Samuel and Thomas Mann in 1807 conveyed their undivided third interest, acquired from Jonathan Lapham, to Winsor Aldrich, reserving to themselves and their heirs “all the Lime Rocks on said premises or belonging thereto * * */’ These reservations, by several intervening conveyances, became vested in William B. Mann who, in 1833, conveyed them to the Harris Lime Rock Company in the following language: “* * * all the right title and interest I have or of right ought to have in and unto the North Hill of Lime Rock situate in said Smithfield commonly called the Jointa Rock * * * .”

Here, as in the conveyances by Anna Sayles and the heirs of Jeremiah Smith to the Harris Lime Rock Company, the language employed in describing the property is so similar as to be almost identical. We are of the opinion that these interests, as well, are not part of complainants’ 22 acres as was found by the trial justice with relation to the conveyance by the heirs of Jeremiah Smith.

The respondent contends that Dexter Lime-Rock Co. v. Dexter, 6 R. I. 353, is authority for the proposition that *70such designations as Harris North Jointa Hill on Ledge, North Hill of Lime Rock, commonly called the Jointa Rock and North Hill Jointa Ledge refer to a stratum of lime wherever it may be found. The Dexter case simply holds that this” may be true when used by geologists familiar with the characteristics of a limestone ledge, but it may also be used to describe or designate a specific place if so understood by the parties employing the descriptive terms.

We are of the opinion that the latter view is more persuasive in the case at bar if it is remembered that the Harris Lime Rock Company in its conveyance to respondent-designated a specific tract as “North Hill Ledge” and described it as surrounded by land now or formerly of Charles R. Easton. The complainants’ claim of title sets out the land now or formerly of Charles R. Easton as the 22 acres in controversy.

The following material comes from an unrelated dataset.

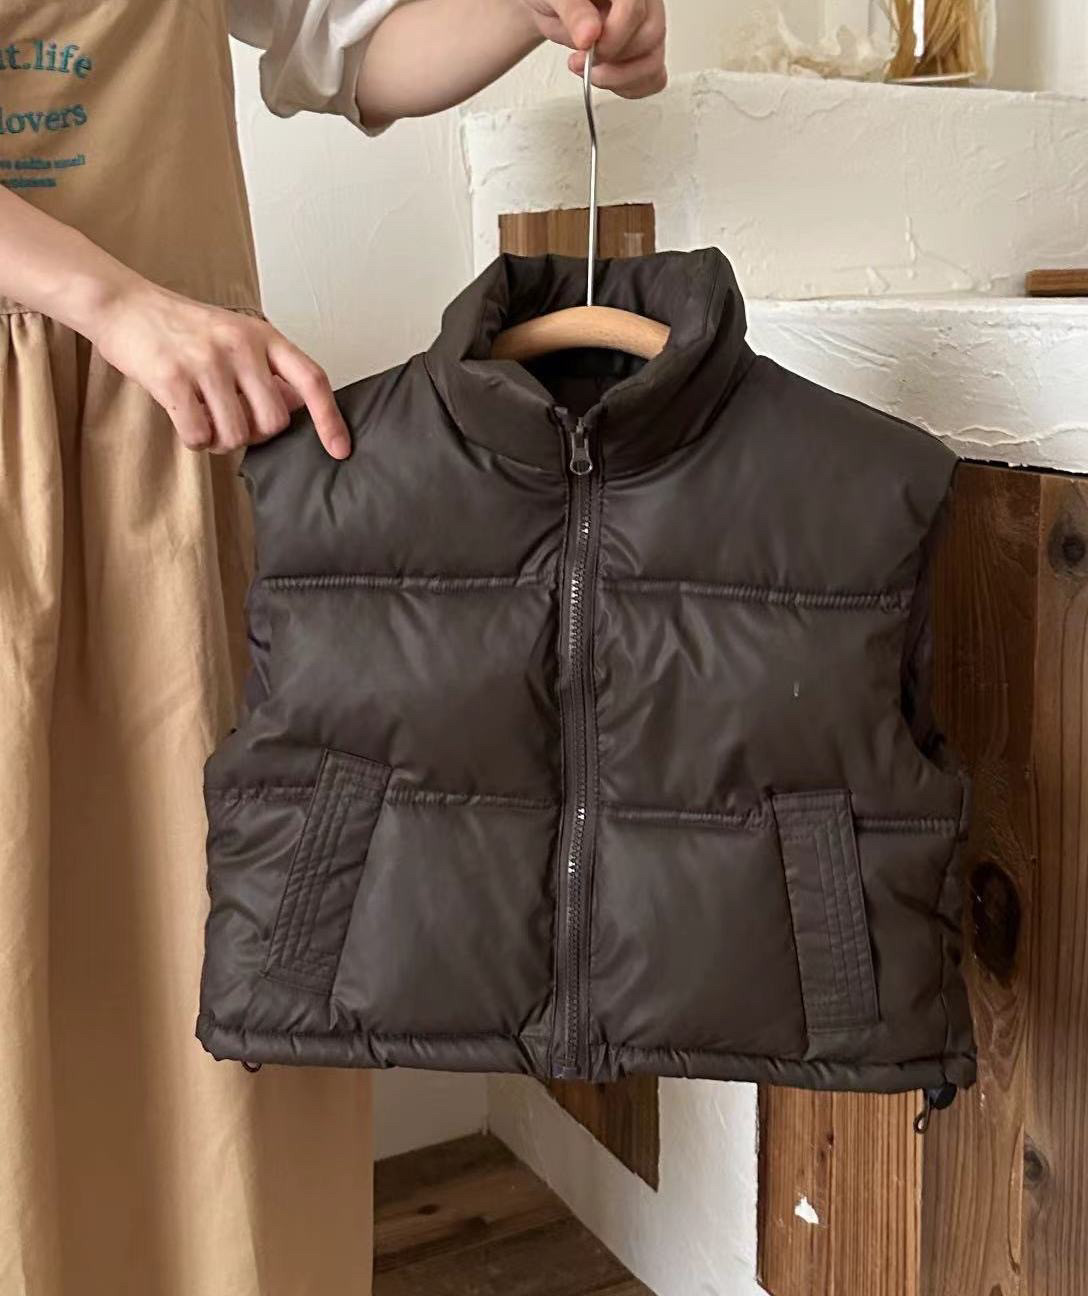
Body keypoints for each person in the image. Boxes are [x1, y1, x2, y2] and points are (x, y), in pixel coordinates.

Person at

The respondent contends by its fourth point that we misconceived the law in that public laws 1940, -chapter 938, requires complainants to show that they acquired the limestone reservations by adverse possession and that there is no evidence to support such a claim. This contention is wholly without merit. It is complainants’ contention that the limestone reservations conveyed to respondent, wherever or whatever they may be, are not connected with complainants’ 22 acres, as we have so held.

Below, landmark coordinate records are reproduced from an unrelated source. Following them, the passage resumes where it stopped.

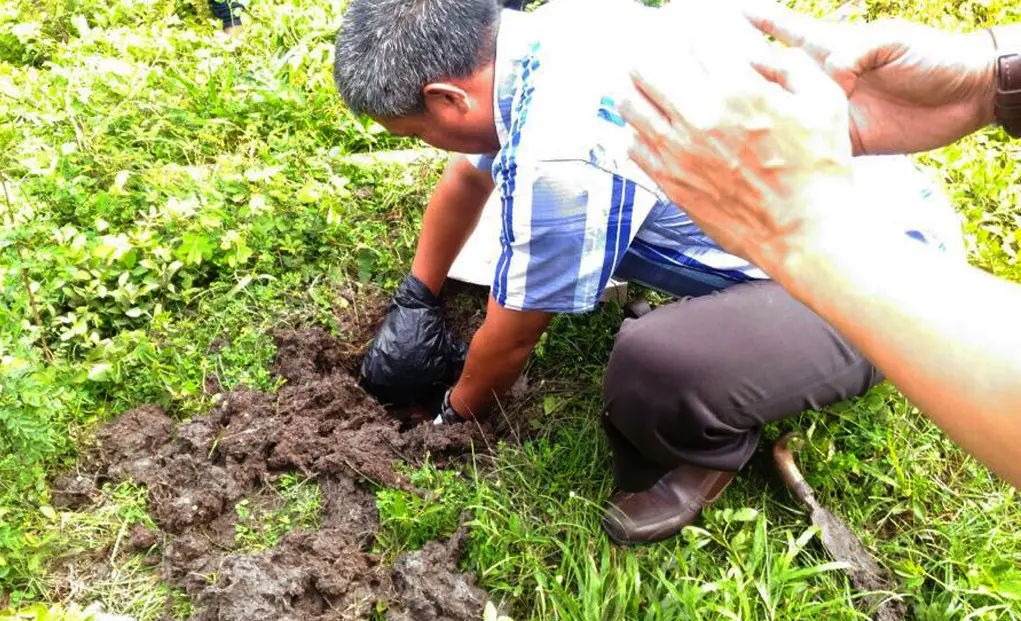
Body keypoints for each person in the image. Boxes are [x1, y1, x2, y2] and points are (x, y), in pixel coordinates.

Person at [333, 0, 964, 545]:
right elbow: (469, 173)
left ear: (447, 98)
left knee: (653, 364)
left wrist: (453, 417)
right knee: (520, 220)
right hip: (858, 196)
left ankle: (706, 452)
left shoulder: (557, 157)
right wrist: (418, 295)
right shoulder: (538, 40)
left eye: (415, 132)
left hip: (884, 283)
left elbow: (516, 334)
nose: (425, 144)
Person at [616, 0, 1021, 489]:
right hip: (885, 199)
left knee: (655, 367)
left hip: (905, 258)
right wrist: (990, 79)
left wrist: (805, 225)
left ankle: (709, 458)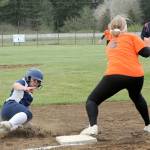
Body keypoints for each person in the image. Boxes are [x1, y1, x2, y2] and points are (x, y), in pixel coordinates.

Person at [80, 15, 150, 136]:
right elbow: (146, 53)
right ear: (125, 27)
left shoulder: (110, 42)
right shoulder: (132, 36)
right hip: (136, 76)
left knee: (92, 101)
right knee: (136, 97)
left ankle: (93, 126)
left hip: (115, 76)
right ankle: (148, 125)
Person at [0, 68, 43, 135]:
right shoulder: (23, 82)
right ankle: (9, 124)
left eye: (38, 82)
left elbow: (26, 110)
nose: (36, 83)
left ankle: (3, 130)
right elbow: (15, 85)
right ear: (28, 78)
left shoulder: (31, 96)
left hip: (11, 115)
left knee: (23, 124)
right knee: (28, 114)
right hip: (10, 106)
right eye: (34, 80)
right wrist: (25, 88)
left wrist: (27, 123)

The remaining point raised by respondent on reargument is that this court erred in affirming the decree of the superior court wherein said decree declared that complainants were the owners in fee simple of the real estate described in the bill of complaint subject only to “any so-called mining rights of persons claiming by, through or under Jeremiah Lloyd Smith, deceased, in Lincoln, Rhode Island, about 1900.”

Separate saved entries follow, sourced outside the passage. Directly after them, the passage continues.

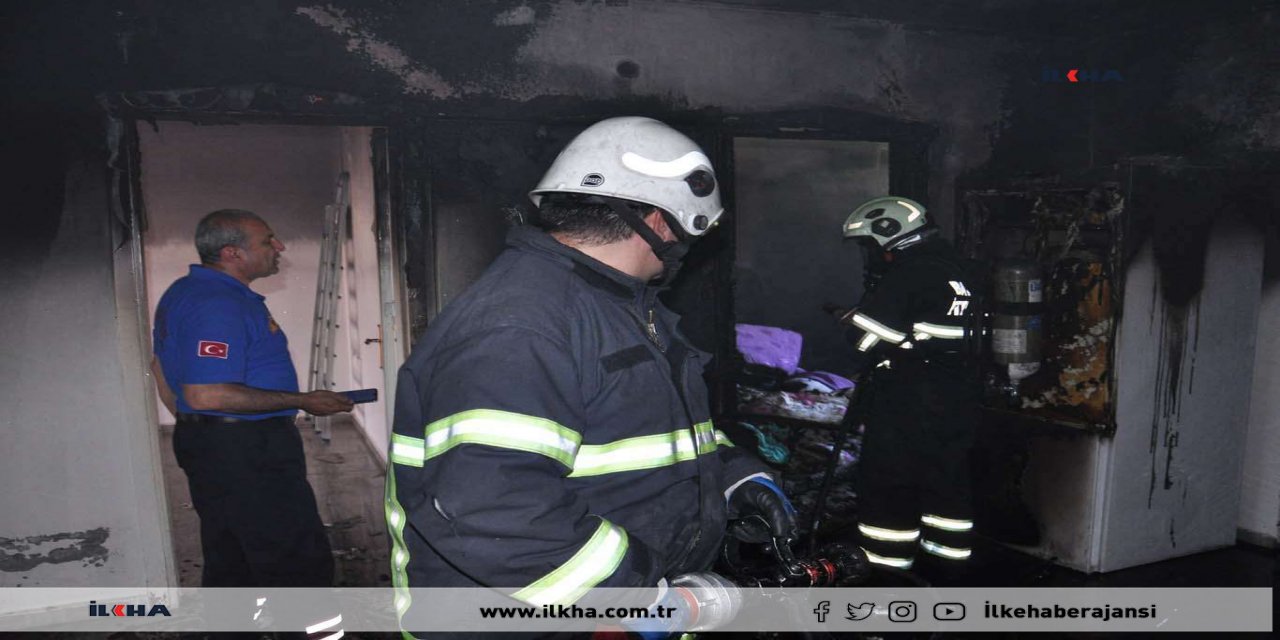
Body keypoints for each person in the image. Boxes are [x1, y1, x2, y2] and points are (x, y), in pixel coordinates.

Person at [386, 117, 795, 632]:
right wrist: (638, 599)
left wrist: (733, 476)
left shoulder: (617, 307)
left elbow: (645, 428)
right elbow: (493, 509)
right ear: (666, 224)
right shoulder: (522, 325)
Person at [151, 209, 351, 616]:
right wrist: (302, 400)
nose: (279, 248)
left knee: (232, 555)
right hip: (245, 449)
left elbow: (159, 366)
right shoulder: (218, 304)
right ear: (232, 253)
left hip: (218, 443)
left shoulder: (186, 291)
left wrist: (194, 424)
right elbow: (207, 393)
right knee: (296, 558)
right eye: (268, 241)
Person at [834, 196, 982, 585]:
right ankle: (947, 570)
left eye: (869, 244)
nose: (870, 254)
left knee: (889, 485)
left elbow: (866, 340)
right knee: (946, 482)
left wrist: (851, 322)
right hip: (958, 393)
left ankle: (885, 575)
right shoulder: (959, 268)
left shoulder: (910, 272)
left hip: (909, 398)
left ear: (890, 236)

The respondent contends that if this court were to hold that the conveyances by the heirs of Jeremiah Smith, Anna Sa-yles and William B. Mann referred to a specific portion *71of the 44 acres, and we have so held, there are outstanding limestone rights in the remaining portion of the 44 acres in said heirs. We recognize that this contention may have some merit. Whether or not there are such outstanding limestone interests is not now before us but, assuming without deciding that they do exist, the rights of the heirs of Jeremiah Smith, Anna Sayles and William B. Mann cannot be foreclosed by these proceedings.

Charles F. Cottam, for complainants. John F. Doris, Lewis Z. Lavine, Ambrose V. Aylward, for respondent The Conklin Limestone Company, Inc.

After careful consideration we are of the opinion that the complainants are entitled to a decree quieting their title against any claim of the respondent company, but subject to outstanding limestone rights, if any, in the heirs of Jeremiah Smith, Anna Sayles and William B. Mann. On May 20, 1959 the parties may present for our approval a form of decree, in accordance with this opinion, for entry in the superior court.